Tecnica e posizioni si ripetono anche nel caso del parto cesareo con anestesia spinale: « Ricordiamoci, però, che in questo caso si tratta di un intervento chirurgico. La tecnica è simile anche se  si usano aghi differenti perché il farmaco viene iniettato oltre la dura madre, direttamente nel liquido cefalo-rachidiano. Anche farmaco, volumi e concentrazione sono diversi perché dobbiamo ottenere una anestesia, cioè un blocco in grado di far eseguire l’intervento. L’analgesia epidurale invece è volta al solo controllo del dolore non coinvolgendo la capacità di movimento della donna o la sua forza di spinta».

Oltre alle controindicazioni alla tecnica peridurale esposte prima , non ci sono complicanze specifiche per la gravida e la puerpera, né riguardo all’andamento del travaglio-parto né per il post-partum .

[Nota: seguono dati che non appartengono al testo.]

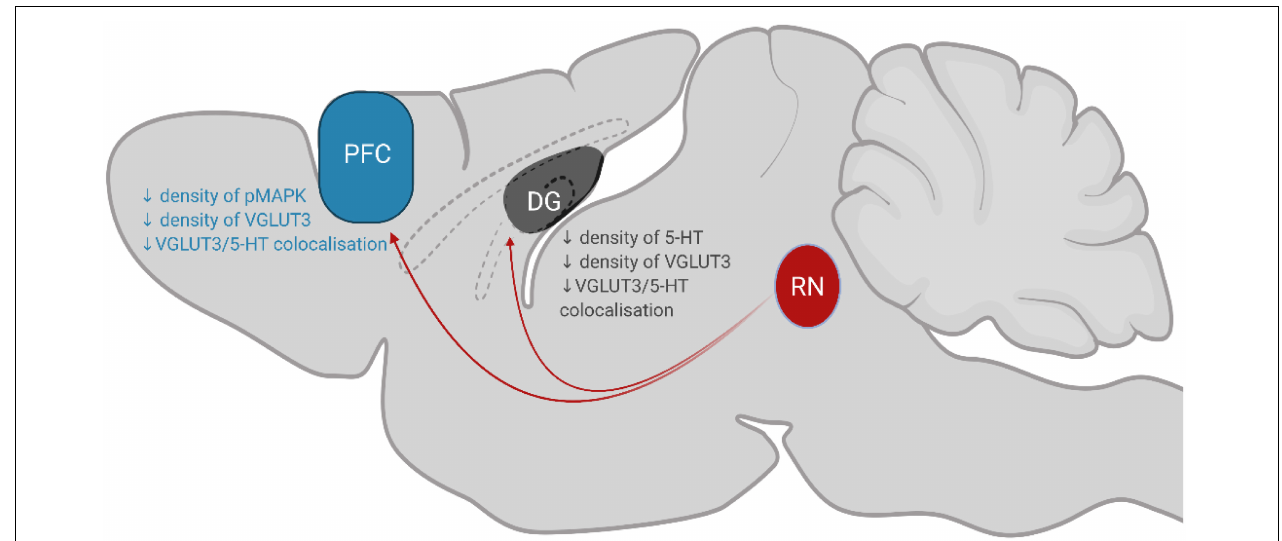
FIGURE 5 | Summary of key findings. Serotonergic neurons in the RN (coloured red; dorsal, median and caudal raphe nuclei) project to the PFC and DG to modulate behaviours associated with eating. Chronic, low-concentration sucrose consumption causes a decrease in the density of pMAPK, VGLUT3 and 5-HT/VGLUT3 co-localisation in the PFC (coloured blue). In the DG of the hippocampus (coloured grey), sucrose consumption decreases the density of 5-HT, VGLUT3 and 5-HT/VGLUT3 co-localisation. RN, raphe nuclei; DG, dentate gyrus; PFC, prefrontal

2 pensieri su “Partorire senza dolore, con l’epidurale

  1. Buona sera. Sicuramente il momento del parto non è una bella “passaggiata”! Questo può essere un dolce modo per viverlo, ma x mia esperienza questa scelta dev’essere fatta riflettendoci bene. Io non ho voluto utilizzare questa “tecnica” perché troppa è stata la paura degli effetti collaterali. Sono stata felice così, il dolore sofferto è sparito, scomparso subito dopo aver sentito, tenuto tra le mie braccia il mio piccolo cucciolo. Devo anche ringraziare molto mio marito e la mia ostetrica, una ragazza magnifica, stupenda, che mi ha aiutato anche con gli sguardi!